Rosemount Rotary brings mentoring program back for another year
Eighteen strangers met on Friday to start a relationship that will blossom over the course of the school year. They introduced themselves and talked about the future.
Nine of the people are Rosemount High School seniors. The other nine are members of the Rosemount Rotary Club. They are all participants in the STRIVE Program.
"STRIVE is a neat program because it connects adults and students," said Rotary president Paul Eggen.
STRIVE coordinator Lisa Lusk said the program aims to help students thrive through their last year of high school and start to help the students plan for the future. This is the third year the Rosemount Rotary Club has offered the program. STRIVE is an acronym for Students Taking Renewed Interest in the Value of Education.
The mentors and students meet twice a month. During the sessions, the mentor will introduce topics including resume writing, goal setting, interviewing skills and college preparation, among other topics. Additionally, the group will visit Inver Hills Community College and Dakota County Technical College.

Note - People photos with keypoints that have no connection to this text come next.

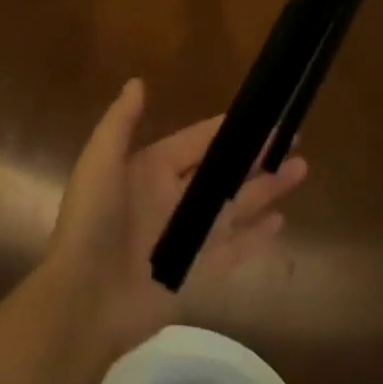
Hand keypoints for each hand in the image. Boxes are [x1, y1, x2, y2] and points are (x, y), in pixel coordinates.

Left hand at [43, 79, 305, 354]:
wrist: (82, 302)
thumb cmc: (91, 225)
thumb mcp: (99, 164)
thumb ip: (121, 123)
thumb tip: (139, 82)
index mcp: (151, 170)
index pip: (198, 142)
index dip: (229, 130)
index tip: (262, 115)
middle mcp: (173, 199)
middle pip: (224, 172)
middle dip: (257, 156)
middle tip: (294, 140)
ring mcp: (188, 236)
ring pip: (236, 206)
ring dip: (267, 189)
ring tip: (300, 170)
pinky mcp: (197, 272)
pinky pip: (234, 250)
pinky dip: (256, 237)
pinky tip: (281, 222)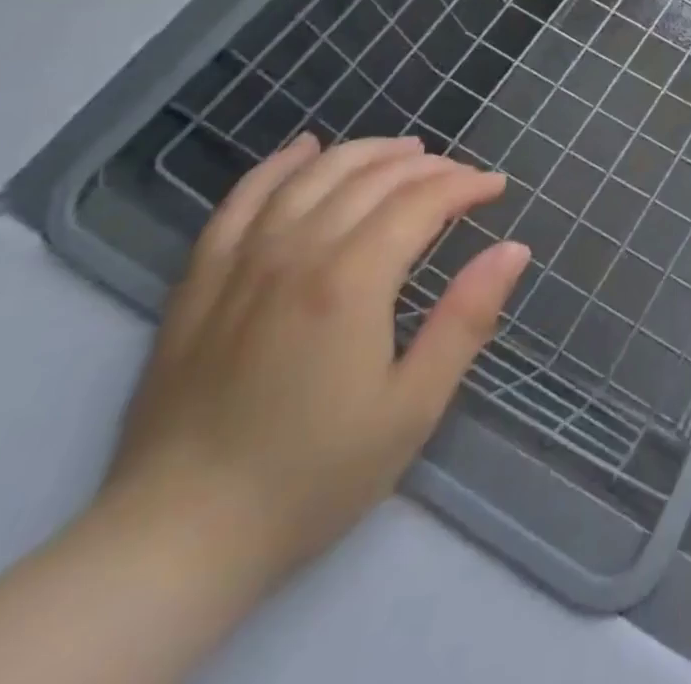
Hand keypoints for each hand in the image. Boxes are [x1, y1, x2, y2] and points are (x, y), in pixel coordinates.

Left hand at [96, 133, 528, 592]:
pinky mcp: (200, 279)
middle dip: (428, 166)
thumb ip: (466, 318)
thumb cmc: (313, 476)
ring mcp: (241, 261)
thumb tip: (514, 249)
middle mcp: (296, 251)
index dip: (465, 185)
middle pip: (372, 178)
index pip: (421, 201)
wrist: (176, 541)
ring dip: (367, 152)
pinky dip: (279, 165)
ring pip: (313, 175)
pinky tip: (305, 150)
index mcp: (351, 280)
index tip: (496, 188)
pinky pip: (242, 199)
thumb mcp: (413, 406)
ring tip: (406, 151)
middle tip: (462, 177)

Students who meet attendance and grade point requirements are eligible for a $500 scholarship at the end of the program. The student who improves his or her GPA the most will receive another $500. DCTC, Inver Hills and Normandale Community College will match the scholarships for students who enroll at their schools.
Last year the Rosemount STRIVE program had nine students participate. Seven received scholarships. Lusk said they are excited about the upcoming year and hope to have another successful group of students go through.
Assistant RHS principal Kim Budde said the program is valuable because it offers the students one on one attention.
"Sometimes it is nice to hear advice from someone other than your parents or your school personnel," said Budde.
Budde added that she recently talked with a former STRIVE student who said she was happy to have her mentor in her life.
"I think that statement alone speaks to how valuable the mentor was for that student," said Budde.
Eggen said mentors get a great deal out of participating with the program as well. The Rosemount club has 15 members, so more than half of the club volunteers to mentor. Eggen said several have mentored all three years.
"For the Rotarians that have mentored ... I think it's really been a positive experience," said Eggen.